The system was finally stable, and I could see the chart spike to 1.0 when I spoke the wake word. But the success sound wouldn’t play reliably. This was due to my most fundamental misconception. I had assumed the VAD’s purpose was to save resources. My thinking was: “VAD is cheap, the wake word model is expensive. So, I should only run the expensive model when the VAD detects speech.”
This is completely wrong.
Aha! Moment #4: The VAD is a Confirmation, Not a Trigger. The wake word pipeline must run continuously to maintain its history buffers. The VAD’s true purpose is to act as a confirmation signal. A detection is only valid if two conditions are met simultaneously: the wake word model reports a high score, AND the VAD confirms that human speech is currently happening. It’s a two-factor authentication system for your voice. This led to the final race condition: the VAD is fast, but the wake word pipeline is slow. The solution was a VAD Hangover—what I call “Redemption Frames”—to keep the detection window open just a little longer.

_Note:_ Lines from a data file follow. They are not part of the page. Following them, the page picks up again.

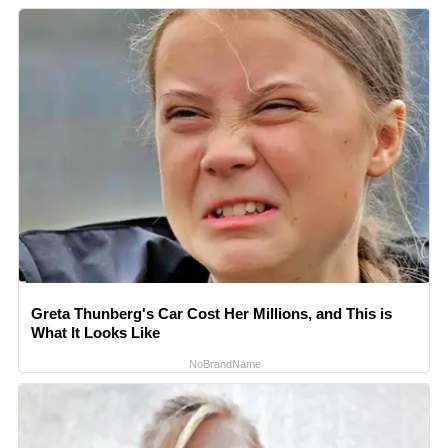
Greta Thunberg's Car Cost Her Millions, and This is
What It Looks Like
NoBrandName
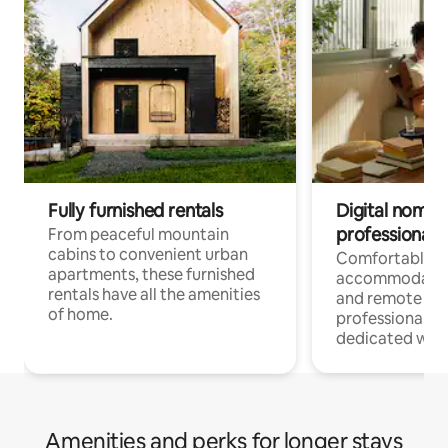
Fully furnished rentals
Digital nomads
professionals
From peaceful mountain
cabins to convenient urban
Comfortable
apartments, these furnished
accommodatio
rentals have all the amenities
and remote wo
of home.
professionals w
dedicated work
Amenities and perks for longer stays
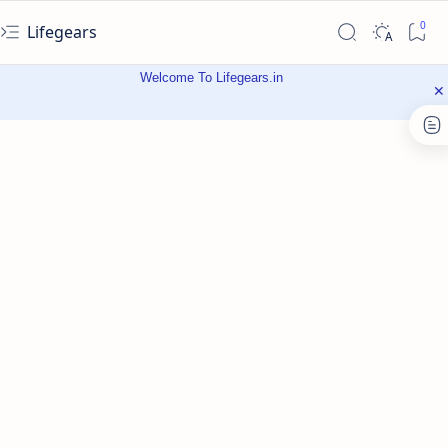
Lifegears
Welcome To Lifegears.in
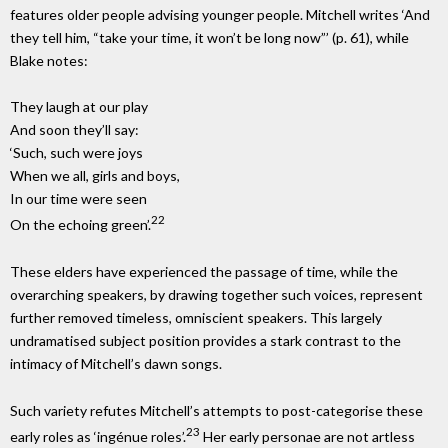
features older people advising younger people. Mitchell writes ‘And
they tell him, “take your time, it won’t be long now”’ (p. 61), while
Blake notes:
They laugh at our play
And soon they’ll say:
‘Such, such were joys
When we all, girls and boys,
In our time were seen
22
On the echoing green’.
These elders have experienced the passage of time, while the
overarching speakers, by drawing together such voices, represent
further removed timeless, omniscient speakers. This largely
undramatised subject position provides a stark contrast to the
intimacy of Mitchell’s dawn songs.
Such variety refutes Mitchell’s attempts to post-categorise these
23
early roles as ‘ingénue roles’.
Her early personae are not artless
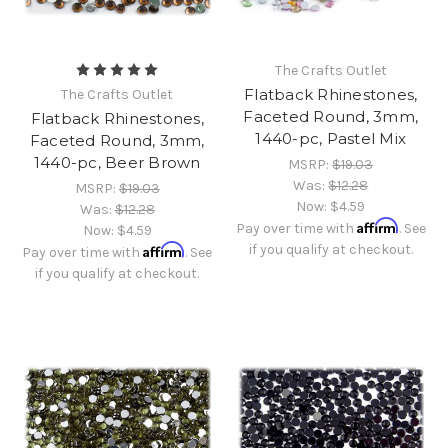
The Crafts Outlet
Flatback Rhinestones,
The Crafts Outlet
Faceted Round, 3mm,
Flatback Rhinestones,
1440-pc, Pastel Mix
Faceted Round, 3mm,
1440-pc, Beer Brown
MSRP:
$19.03
Was:
$12.28
MSRP:
$19.03
Now:
$4.59
Was:
$12.28
Affirm
Pay over time with
. See
Now:
$4.59
Affirm
if you qualify at checkout.
Pay over time with
. See
if you qualify at checkout.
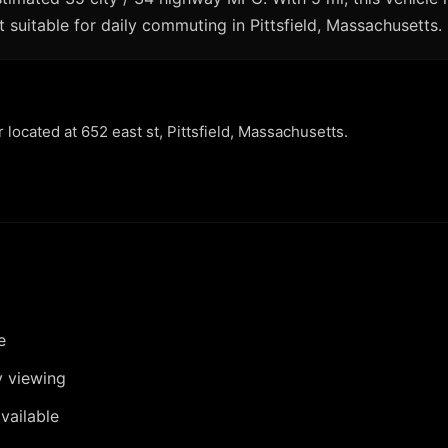
 suitable for daily commuting in Pittsfield, Massachusetts.
r located at 652 east st, Pittsfield, Massachusetts.
e
y viewing
vailable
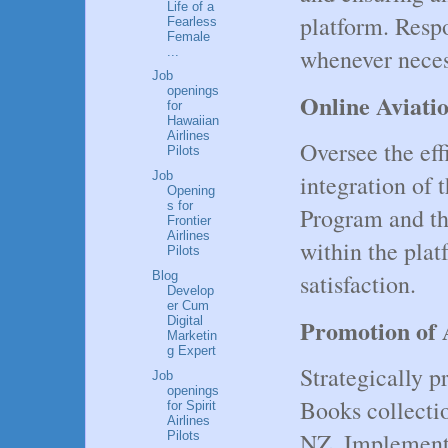
Life of a
platform. Respo
Fearless
Female
whenever neces
...
Job
openings
Online Aviat
for
Hawaiian
Airlines
Oversee the eff
Pilots
Job
integration of 
Opening
s for
Program and t
Frontier
Airlines
within the plat
Pilots
Blog
satisfaction.
Develop
er Cum
Digital
Promotion of 
Marketin
g Expert
Strategically 
Job
openings
Books collect
for Spirit
Airlines
NZ. Implement 
Pilots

// These constants define the VAD Hangover logic

const VAD_HANGOVER_FRAMES = 12; // Keep speech active for ~1 second after VAD stops

let vadHangoverCounter = 0;
let isSpeechActive = false;

// Later, the final check uses this managed state:
if (score > 0.5 && isSpeechActive) {
 // Detection is valid!
}

The Backend Betrayal: A Final Hurdle

With the core logic finally perfected, I implemented a feature to switch between the WASM, WebGL, and WebGPU backends. WASM and WebGPU worked, but WebGL crashed instantly with the error: `Error: no available backend found. ERR: [wasm] backend not found`.
The issue was that the melspectrogram.onnx model uses specialized audio operators that the WebGL backend in ONNX Runtime simply does not support. My code was trying to force all models onto the selected backend, which is impossible when one is incompatible. The solution was a hybrid backend approach: force the incompatible pre-processing models (melspectrogram and VAD) to run on the universally-supported WASM backend, while allowing the heavy-duty neural network models to run on the user’s selected GPU backend for a performance boost. I’ve left the WebGL option in the demo as a reference for this interesting limitation.

The Final Product

This journey was a powerful lesson in the limitations of “vibe coding” for complex technical problems. While LLMs are incredible for scaffolding, they can’t replace rigorous, first-principles debugging. By pivoting my strategy—using one LLM to deconstruct the source of truth and another to implement that truth—I was able to solve a problem that a single LLM, or even a committee of them, declared impossible. The result is a working, robust web demo that proves this complex audio pipeline can indeed be tamed, running 100% on the client, in the browser, no Python backend required.